On March 24, 2010, my husband died. It will have been 5 years in a short time and I have desperately tried to come to grips with what being a widow means in terms of how to go on with my life alone. It is like trying to put back together the pieces of a shattered mirror, one that reflects what used to be. Those pieces will cut you and make you bleed if you aren't very careful, but you have to try to make the pieces fit, so that you can see yourself again.

My life has changed. I live in new city, one where there were no nightmare memories. I have a good job, doing something that I love. I have old friends, new friends, good friends. And of course, I have my family, that I love more that I can say.

My life has changed, but I have changed, too. I am not, nor will I ever be, the person I was before March 24th, 2010. I wish that those people I hold so dear could understand what this life is like but unless you have lived it, that is impossible. Others can think that they understand but no one can, really, because it is so very different for all of us. What I write about what I feel hoping that someday even I will understand.

Total obliteration of...two lives

Dave had been really sick for a long time and even though it was not totally unexpected, the circumstances surrounding the day and the way he died were.  To say these events were traumatic would be the understatement of the century but I have poured out all those ugly details in another blog I keep, the one where I tried to cleanse myself of the feelings that threatened to tear me to ribbons and cast me to the four winds.

I still keep that other blog because it is my small way of remembering what happened to us during the last 2 years of his life because some of it was actually quite wonderful. It is surprising how precious life and love become when someone is coming to the end of their journey. That is what happened to us, even though we were as in love and passionate about each other on the last day of Dave's life as we were the first moment we realized we were in love.  That other blog is also where I have tried to purge some of the emotions that have threatened to swallow me whole during the last 10 months.  That blog is about Dave. This one is about me.

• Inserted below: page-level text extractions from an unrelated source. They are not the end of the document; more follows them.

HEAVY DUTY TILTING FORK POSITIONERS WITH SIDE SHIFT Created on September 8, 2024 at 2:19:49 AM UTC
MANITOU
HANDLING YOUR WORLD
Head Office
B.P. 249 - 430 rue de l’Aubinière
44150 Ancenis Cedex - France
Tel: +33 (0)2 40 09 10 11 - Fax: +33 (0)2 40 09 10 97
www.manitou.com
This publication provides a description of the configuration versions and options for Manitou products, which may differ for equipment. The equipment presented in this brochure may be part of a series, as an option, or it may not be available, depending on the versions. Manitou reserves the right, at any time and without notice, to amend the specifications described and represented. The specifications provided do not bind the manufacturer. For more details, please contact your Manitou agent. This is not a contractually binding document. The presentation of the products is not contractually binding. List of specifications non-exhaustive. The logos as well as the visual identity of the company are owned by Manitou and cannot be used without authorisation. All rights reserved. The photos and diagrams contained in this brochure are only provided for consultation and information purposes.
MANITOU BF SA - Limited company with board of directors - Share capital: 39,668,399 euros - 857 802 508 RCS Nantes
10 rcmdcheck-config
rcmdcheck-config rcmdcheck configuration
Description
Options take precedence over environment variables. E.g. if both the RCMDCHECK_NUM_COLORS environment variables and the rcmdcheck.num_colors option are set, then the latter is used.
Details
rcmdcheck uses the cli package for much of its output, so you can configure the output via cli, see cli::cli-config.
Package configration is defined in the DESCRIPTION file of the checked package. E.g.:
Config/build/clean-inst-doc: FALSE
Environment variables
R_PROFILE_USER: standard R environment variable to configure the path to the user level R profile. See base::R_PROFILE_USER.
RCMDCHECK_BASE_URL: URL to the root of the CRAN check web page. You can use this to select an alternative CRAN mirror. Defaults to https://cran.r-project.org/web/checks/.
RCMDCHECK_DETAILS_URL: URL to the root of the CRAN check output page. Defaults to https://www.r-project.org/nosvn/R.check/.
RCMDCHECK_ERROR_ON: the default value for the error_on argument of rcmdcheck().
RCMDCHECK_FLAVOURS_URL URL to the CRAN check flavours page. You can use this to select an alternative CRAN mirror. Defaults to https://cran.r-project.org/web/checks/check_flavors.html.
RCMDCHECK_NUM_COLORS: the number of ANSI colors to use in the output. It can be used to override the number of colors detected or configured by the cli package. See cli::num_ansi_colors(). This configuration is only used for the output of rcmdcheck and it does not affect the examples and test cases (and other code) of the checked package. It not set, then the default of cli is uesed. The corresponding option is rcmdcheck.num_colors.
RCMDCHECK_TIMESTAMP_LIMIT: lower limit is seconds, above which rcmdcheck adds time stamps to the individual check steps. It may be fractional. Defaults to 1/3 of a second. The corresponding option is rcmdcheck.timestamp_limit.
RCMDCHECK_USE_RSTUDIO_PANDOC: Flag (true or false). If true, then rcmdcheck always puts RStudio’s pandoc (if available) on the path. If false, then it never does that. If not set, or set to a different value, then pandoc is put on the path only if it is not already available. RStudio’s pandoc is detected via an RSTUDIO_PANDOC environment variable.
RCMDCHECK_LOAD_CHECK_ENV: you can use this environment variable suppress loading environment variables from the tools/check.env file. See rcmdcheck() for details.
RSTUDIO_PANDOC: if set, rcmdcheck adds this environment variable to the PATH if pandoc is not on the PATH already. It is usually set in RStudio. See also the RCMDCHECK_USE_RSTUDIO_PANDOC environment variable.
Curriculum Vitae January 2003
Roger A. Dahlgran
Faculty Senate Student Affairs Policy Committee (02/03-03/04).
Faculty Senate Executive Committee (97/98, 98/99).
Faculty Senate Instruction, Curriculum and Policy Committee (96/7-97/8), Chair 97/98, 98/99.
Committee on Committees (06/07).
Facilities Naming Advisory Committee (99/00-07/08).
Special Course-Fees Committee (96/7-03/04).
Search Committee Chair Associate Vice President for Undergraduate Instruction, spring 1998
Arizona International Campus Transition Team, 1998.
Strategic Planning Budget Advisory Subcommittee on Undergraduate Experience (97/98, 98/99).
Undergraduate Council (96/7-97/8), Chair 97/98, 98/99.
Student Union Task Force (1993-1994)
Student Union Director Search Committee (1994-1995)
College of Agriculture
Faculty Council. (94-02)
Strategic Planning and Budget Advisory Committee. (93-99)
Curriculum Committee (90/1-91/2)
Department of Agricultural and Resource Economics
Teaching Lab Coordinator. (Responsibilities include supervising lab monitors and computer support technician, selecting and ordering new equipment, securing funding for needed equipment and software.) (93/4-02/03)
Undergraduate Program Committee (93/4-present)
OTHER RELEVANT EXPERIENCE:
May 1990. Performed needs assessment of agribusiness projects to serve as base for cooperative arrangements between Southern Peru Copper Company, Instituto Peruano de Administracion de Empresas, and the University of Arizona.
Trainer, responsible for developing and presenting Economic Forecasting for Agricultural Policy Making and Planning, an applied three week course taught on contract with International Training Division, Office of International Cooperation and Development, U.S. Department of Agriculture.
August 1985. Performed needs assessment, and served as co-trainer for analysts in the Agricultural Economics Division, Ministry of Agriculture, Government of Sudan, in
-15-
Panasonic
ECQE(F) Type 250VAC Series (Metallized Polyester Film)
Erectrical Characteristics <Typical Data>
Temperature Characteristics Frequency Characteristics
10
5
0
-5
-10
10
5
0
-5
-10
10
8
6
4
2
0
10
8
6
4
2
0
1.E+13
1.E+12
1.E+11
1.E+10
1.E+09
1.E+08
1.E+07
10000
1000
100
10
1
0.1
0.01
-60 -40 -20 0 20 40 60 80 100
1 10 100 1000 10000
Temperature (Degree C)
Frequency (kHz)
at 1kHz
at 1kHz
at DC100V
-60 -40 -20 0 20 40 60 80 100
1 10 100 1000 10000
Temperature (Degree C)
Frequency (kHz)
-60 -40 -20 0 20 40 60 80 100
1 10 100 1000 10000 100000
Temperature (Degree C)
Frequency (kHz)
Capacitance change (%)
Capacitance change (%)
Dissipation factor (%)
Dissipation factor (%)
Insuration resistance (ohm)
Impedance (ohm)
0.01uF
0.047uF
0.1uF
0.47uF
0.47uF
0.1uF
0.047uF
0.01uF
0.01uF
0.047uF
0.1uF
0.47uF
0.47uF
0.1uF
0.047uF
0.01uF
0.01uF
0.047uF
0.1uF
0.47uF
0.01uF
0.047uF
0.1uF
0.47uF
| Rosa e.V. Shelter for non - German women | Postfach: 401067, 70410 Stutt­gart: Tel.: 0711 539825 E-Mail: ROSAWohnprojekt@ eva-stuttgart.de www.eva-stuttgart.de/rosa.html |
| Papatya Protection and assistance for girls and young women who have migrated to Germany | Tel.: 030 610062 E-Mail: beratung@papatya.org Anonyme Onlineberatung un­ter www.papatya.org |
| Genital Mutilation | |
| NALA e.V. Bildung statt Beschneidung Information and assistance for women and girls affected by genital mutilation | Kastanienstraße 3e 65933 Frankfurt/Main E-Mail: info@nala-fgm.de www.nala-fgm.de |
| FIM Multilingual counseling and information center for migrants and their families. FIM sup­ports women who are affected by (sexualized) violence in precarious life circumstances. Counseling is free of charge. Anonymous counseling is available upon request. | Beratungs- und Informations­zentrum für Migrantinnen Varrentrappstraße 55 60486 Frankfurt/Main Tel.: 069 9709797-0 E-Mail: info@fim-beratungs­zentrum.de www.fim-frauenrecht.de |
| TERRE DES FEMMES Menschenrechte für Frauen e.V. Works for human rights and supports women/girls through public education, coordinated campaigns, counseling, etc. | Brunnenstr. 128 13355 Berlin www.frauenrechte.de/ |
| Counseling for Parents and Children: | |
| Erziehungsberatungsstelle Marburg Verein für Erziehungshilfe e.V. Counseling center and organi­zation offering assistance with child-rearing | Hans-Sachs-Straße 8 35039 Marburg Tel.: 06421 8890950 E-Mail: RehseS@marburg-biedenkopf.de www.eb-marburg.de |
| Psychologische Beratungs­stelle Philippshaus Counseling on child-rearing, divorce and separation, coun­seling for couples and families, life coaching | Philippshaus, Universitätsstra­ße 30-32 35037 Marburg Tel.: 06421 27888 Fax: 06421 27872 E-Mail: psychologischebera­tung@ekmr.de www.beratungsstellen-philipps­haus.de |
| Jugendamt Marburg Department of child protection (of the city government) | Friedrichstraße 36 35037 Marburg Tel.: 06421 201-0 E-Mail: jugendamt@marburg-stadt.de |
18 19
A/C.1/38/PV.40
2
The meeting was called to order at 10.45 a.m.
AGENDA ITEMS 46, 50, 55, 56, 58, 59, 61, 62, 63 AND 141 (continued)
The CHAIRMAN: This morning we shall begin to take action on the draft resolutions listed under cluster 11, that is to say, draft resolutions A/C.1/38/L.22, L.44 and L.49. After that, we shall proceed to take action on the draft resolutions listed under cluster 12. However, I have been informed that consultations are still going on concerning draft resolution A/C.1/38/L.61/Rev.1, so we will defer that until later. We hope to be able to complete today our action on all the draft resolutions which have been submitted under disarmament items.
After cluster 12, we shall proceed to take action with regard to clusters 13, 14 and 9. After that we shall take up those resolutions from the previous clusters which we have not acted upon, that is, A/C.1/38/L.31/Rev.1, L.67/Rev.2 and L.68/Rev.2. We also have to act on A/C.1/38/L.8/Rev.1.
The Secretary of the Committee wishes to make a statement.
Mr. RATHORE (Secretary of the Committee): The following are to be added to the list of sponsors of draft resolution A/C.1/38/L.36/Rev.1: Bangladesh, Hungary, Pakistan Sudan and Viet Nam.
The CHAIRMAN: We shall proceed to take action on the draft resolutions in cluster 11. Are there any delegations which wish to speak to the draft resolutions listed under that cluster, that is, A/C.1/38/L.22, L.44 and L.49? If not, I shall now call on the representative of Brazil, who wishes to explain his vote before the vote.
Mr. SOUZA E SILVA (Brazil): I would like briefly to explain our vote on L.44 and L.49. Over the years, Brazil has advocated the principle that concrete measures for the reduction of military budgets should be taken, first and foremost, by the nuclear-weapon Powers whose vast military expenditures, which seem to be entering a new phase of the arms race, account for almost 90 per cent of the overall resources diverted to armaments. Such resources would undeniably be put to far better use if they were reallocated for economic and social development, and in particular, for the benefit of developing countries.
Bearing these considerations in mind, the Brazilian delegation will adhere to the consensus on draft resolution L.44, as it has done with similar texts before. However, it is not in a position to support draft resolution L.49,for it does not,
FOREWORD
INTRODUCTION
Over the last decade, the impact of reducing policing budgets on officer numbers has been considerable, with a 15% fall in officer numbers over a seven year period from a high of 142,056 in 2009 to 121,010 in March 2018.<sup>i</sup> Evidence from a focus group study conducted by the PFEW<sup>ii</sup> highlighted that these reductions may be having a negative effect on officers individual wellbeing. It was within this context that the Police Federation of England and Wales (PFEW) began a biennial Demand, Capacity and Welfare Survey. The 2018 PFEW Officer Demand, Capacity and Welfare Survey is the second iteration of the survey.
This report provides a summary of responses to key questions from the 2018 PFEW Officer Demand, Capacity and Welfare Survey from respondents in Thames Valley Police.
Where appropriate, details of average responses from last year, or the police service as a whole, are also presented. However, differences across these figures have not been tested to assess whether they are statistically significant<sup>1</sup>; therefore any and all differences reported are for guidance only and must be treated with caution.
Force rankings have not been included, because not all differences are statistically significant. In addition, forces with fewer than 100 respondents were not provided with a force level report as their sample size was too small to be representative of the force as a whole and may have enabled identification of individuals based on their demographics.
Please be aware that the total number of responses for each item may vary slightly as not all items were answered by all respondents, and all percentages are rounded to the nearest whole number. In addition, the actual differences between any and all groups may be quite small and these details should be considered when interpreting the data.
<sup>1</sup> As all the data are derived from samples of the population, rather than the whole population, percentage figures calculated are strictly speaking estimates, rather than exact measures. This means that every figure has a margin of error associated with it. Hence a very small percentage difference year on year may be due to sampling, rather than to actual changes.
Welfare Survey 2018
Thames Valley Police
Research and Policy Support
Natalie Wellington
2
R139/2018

It simply was not fair that Dave died but then who said life is fair? It isn't, never has been,never will be. He was an amazing, wonderful man who didn't deserve to die like he did, not at 50 years of age, not at the prime of his life. He had lived well in his half century on Planet Earth but there was still so much he could and would have done. If only he had been given some more time. ("If only..." is something I hear people say all the time and I just want to shake them and say, "Never let there be any reason for you to have an "if only"...". Sometimes I think that if you have regrets, you made them yourself and they are your own fault, but that isn't kind and it isn't always true, either.  Many of the people I have met in this new world I live in had regrets thrust upon them...by a drunk driver, a boating accident, an assassin's bullet and more. I have no excuse for thinking those thoughts, but sometimes my widow brain thinks in skewed visions because it is damaged, you know. )

But he wasn't given any more time and there isn't a single thing I can do about any of the things that happened in the past. It is over, it is done, it can't be changed. My guy was very wise and he told me many times we have to live in the now because the past is the past and the future hasn't happened yet, so all that is real is this very moment in time. He was right....oh man, was he right....although I think that it is more likely that my "now" is more surreal than real.

That is how it is for widows, you know. That parallel universe we live in. It is a world that is beyond the comprehension of those who have not experienced it.  It is not the same as losing a parent, a child, a sibling or other loved one. Not to diminish any of those.  I have experienced other loss in my life, loss of people I was deeply connected to, but nothing....N O T H I N G....compares to this. I didn't just lose a person I loved with all my heart and soul, I lost my very best friend, my confidant, my lover, the person I had spent 16 years building a life with and suddenly it was all just gone. My entire life was gone the moment he took his last breath. Erased. Ended. Over. So much more than just the loss of my husband. Total obliteration of not just one life, but two.